We woke up raindrops sitting on the tent, but at least it wasn’t actually raining while we packed up. We had a later start than we hoped today, but ended up getting to the campsite we had wanted to anyway. Dawson was fun, but it is good to be getting away from the bars and casino.
Today was north on the Dempster Highway. Highway is a strong word for this road. It is a 900km unpaved road from just outside of Dawson City to Tuktoyaktuk, with the Inuvik to Tuk portion just opening this year. The Yukon portion of the road is made from shale, treated with calcium chloride. It is super hard on tires and either very dusty when dry, or slippery when wet. The best time to drive it is within a day after rain, so we were hitting it at a great time.
Our first stop was the Tombstone Territorial Park Interpretive Centre. We popped in to get our Dempster Highway passports stamped, but also took the chance to ask them a few questions, as we plan to stop there on the way back down.
The next stop was our first unplanned stop of the trip about 16km short of Eagle Plains when the low tire pressure light came on. A quick look at the tires didn’t show any visible damage, and Eagle Plains was close so we pressed on. By the time we got to Eagle Plains, and pulled up to the gas pumps, the left-rear tire was visibly low. By the time the tire repair guy came to look at it, it was flat as a pancake. He showed us the damaged spot, a finger sized hole was punched through the tread, likely from a sharp rock. Luckily, it was repairable, so we were back on the road with our wallets being not much lighter. (We were even pleasantly surprised at the price of gas) We are not sure if speed was a factor, but slowed down even more for the remainder of the road.
Next up, about 35km from Eagle Plains, was the Arctic Circle, a first-time experience for Linda. Welcome to the arctic explorer club! Of course, we stopped for a photo op.
The scenery along the Dempster is amazing, and changes all along the way. From the sharp peaks of the Tombstones, the expanse of Eagle Plains, and the undulating Richardson Mountains. It is next to impossible to describe the vast expanse of the land. Linda said she had never seen anything like it before, I know I hadn’t the first time I drove it.
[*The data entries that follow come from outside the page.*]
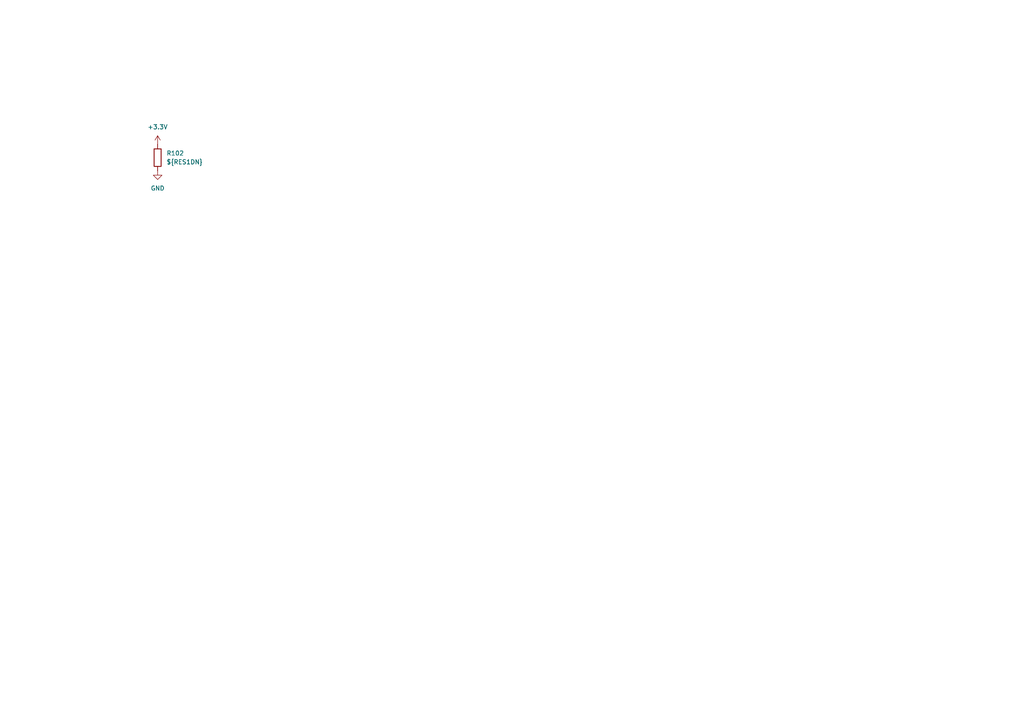
<source format=kicad_sch>
(kicad_sch
	(version 20250114)
	(generator "eeschema")
	(generator_version "9.0")
	(uuid "f2c42909-5d7d-405b-a2bf-c09d7d465bdf")
	(paper "A4")
	
	(symbol
		(lib_id "power:GND")
		(at 45.72 49.53 0)
		(unit 1)
		(exclude_from_sim no)
		(in_bom yes)
		(on_board yes)
		(dnp no)
		(fields_autoplaced yes)
		(uuid "1990aea8-b508-44c9-8212-03c1add38fde")
		(property "Reference" "#PWR02"
			(at 45.72 55.88 0)
			(effects
				(font
					(size 1.27 1.27)
				)
				(hide yes)
			)
		)
		(property "Value" "GND"
			(at 45.72 54.61 0)
			(effects
				(font
					(size 1.27 1.27)
				)
			)
		)
		(property "Footprint" ""
			(at 45.72 49.53 0)
			(effects
				(font
					(size 1.27 1.27)
				)
				(hide yes)
			)
		)
		(property "Datasheet" ""
			(at 45.72 49.53 0)
			(effects
				(font
					(size 1.27 1.27)
				)
				(hide yes)
			)
		)
		(property "Description" "Power symbol creates a global label with name \"GND\" , ground"
			(at 45.72 49.53 0)
			(effects
				(font
					(size 1.27 1.27)
				)
				(hide yes)
			)
		)
		(pin "1"
			(uuid "8e203922-4b72-4530-b9c7-70aa251e42ec")
		)
		(instances
			(project "issue22010"
				(path "/084ee3b1-71f6-47a6-9dc8-ecb4f5c55a9a/c89fb092-da51-4bb8-ba1f-87be754b4b2c"
					(reference "#PWR04")
					(unit 1)
				)
				(path "/084ee3b1-71f6-47a6-9dc8-ecb4f5c55a9a/e83a4a95-bfc4-4c0a-bfd2-5e9ef12005fe"
					(reference "#PWR02")
					(unit 1)
				)
			)
		)
	)
	(symbol
		(lib_id "power:+3.3V")
		(at 45.72 41.91 0)
		(unit 1)
		(exclude_from_sim no)
		(in_bom yes)
		(on_board yes)
		(dnp no)
		(fields_autoplaced yes)
		(uuid "db8c5e0c-fdba-40d8-a82d-af9049773783")
		(property "Reference" "#PWR01"
			(at 45.72 45.72 0)
			(effects
				(font
					(size 1.27 1.27)
				)
				(hide yes)
			)
		)
		(property "Value" "+3.3V"
			(at 45.72 36.83 0)
			(effects
				(font
					(size 1.27 1.27)
				)
			)
		)
		(property "Footprint" ""
			(at 45.72 41.91 0)
			(effects
				(font
					(size 1.27 1.27)
				)
				(hide yes)
			)
		)
		(property "Datasheet" ""
			(at 45.72 41.91 0)
			(effects
				(font
					(size 1.27 1.27)
				)
				(hide yes)
			)
		)
		(property "Description" "Power symbol creates a global label with name \"+3.3V\""
			(at 45.72 41.91 0)
			(effects
				(font
					(size 1.27 1.27)
				)
				(hide yes)
			)
		)
		(pin "1"
			(uuid "8b881d32-7cee-46da-8dea-fddf9f01c7f6")
		)
		(instances
			(project "issue22010"
				(path "/084ee3b1-71f6-47a6-9dc8-ecb4f5c55a9a/c89fb092-da51-4bb8-ba1f-87be754b4b2c"
					(reference "#PWR03")
					(unit 1)
				)
				(path "/084ee3b1-71f6-47a6-9dc8-ecb4f5c55a9a/e83a4a95-bfc4-4c0a-bfd2-5e9ef12005fe"
					(reference "#PWR01")
					(unit 1)
				)
			)
		)
	)
	(symbol
		(lib_id "Device:R")
		(at 45.72 45.72 0)
		(unit 1)
		(exclude_from_sim no)
		(in_bom yes)
		(on_board yes)
		(dnp no)
		(fields_autoplaced yes)
		(uuid "eaadd303-b230-4905-ad86-714610459375")
		(property "Reference" "R101"
			(at 48.26 44.4499 0)
			(effects
				(font
					(size 1.27 1.27)
				)
				(justify left)
			)
		)
		(property "Value" "${RES1DN}"
			(at 48.26 46.9899 0)
			(effects
				(font
					(size 1.27 1.27)
				)
				(justify left)
			)
		)
		(property "Footprint" ""
			(at 43.942 45.72 90)
			(effects
				(font
					(size 1.27 1.27)
				)
				(hide yes)
			)
		)
		(property "Datasheet" "~"
			(at 45.72 45.72 0)
			(effects
				(font
					(size 1.27 1.27)
				)
				(hide yes)
			)
		)
		(property "Description" "Resistor"
			(at 45.72 45.72 0)
			(effects
				(font
					(size 1.27 1.27)
				)
				(hide yes)
			)
		)
		(pin "1"
			(uuid "0522667a-ce99-47a9-9168-323fbe63e8f3")
		)
		(pin "2"
			(uuid "9d496c18-fcc9-49c7-a659-504b90d653b7")
		)
		(instances
			(project "issue22010"
				(path "/084ee3b1-71f6-47a6-9dc8-ecb4f5c55a9a/c89fb092-da51-4bb8-ba1f-87be754b4b2c"
					(reference "R102")
					(unit 1)
				)
				(path "/084ee3b1-71f6-47a6-9dc8-ecb4f5c55a9a/e83a4a95-bfc4-4c0a-bfd2-5e9ef12005fe"
					(reference "R101")
					(unit 1)
				)
			)
		)
	)
)

</source>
It was nice to be the passenger for most of it this time, as I got to take in all the views
Near Engineer Creek Campground we passed by treeless mountains that look more like enormous gravel piles than the mountains most people are familiar with. It really seems quite surreal. We were able to spot 4 Dall Sheep meandering on the side of the mountain. They were to high up to get a good pic, though they are more identifiable than just white lobs on a grey background :). We also saw 2 bald eagles along the way, but unfortunately we were unable to stop for the first one and the second flew away before we could get a pic.
We hung our hats at the Rock Creek Territorial Campground. It is a small rustic campground with private treed sites and free firewood. It also had a welcoming committee of about a zillion mosquitoes. Nothing a little deet and some coils couldn’t fix.
We feasted on a wonderful meal of steaks, corn and potatoes done over the open fire, accompanied by a bottle of wine. What could be better. Still tired from our evenings in Dawson we called it an early night. Overnight it rained, though we were dry inside the tent in the morning, we did have to pack up wet gear, and our chairs had sat out all night. Oh well, we can dry them out in Tuk tomorrow.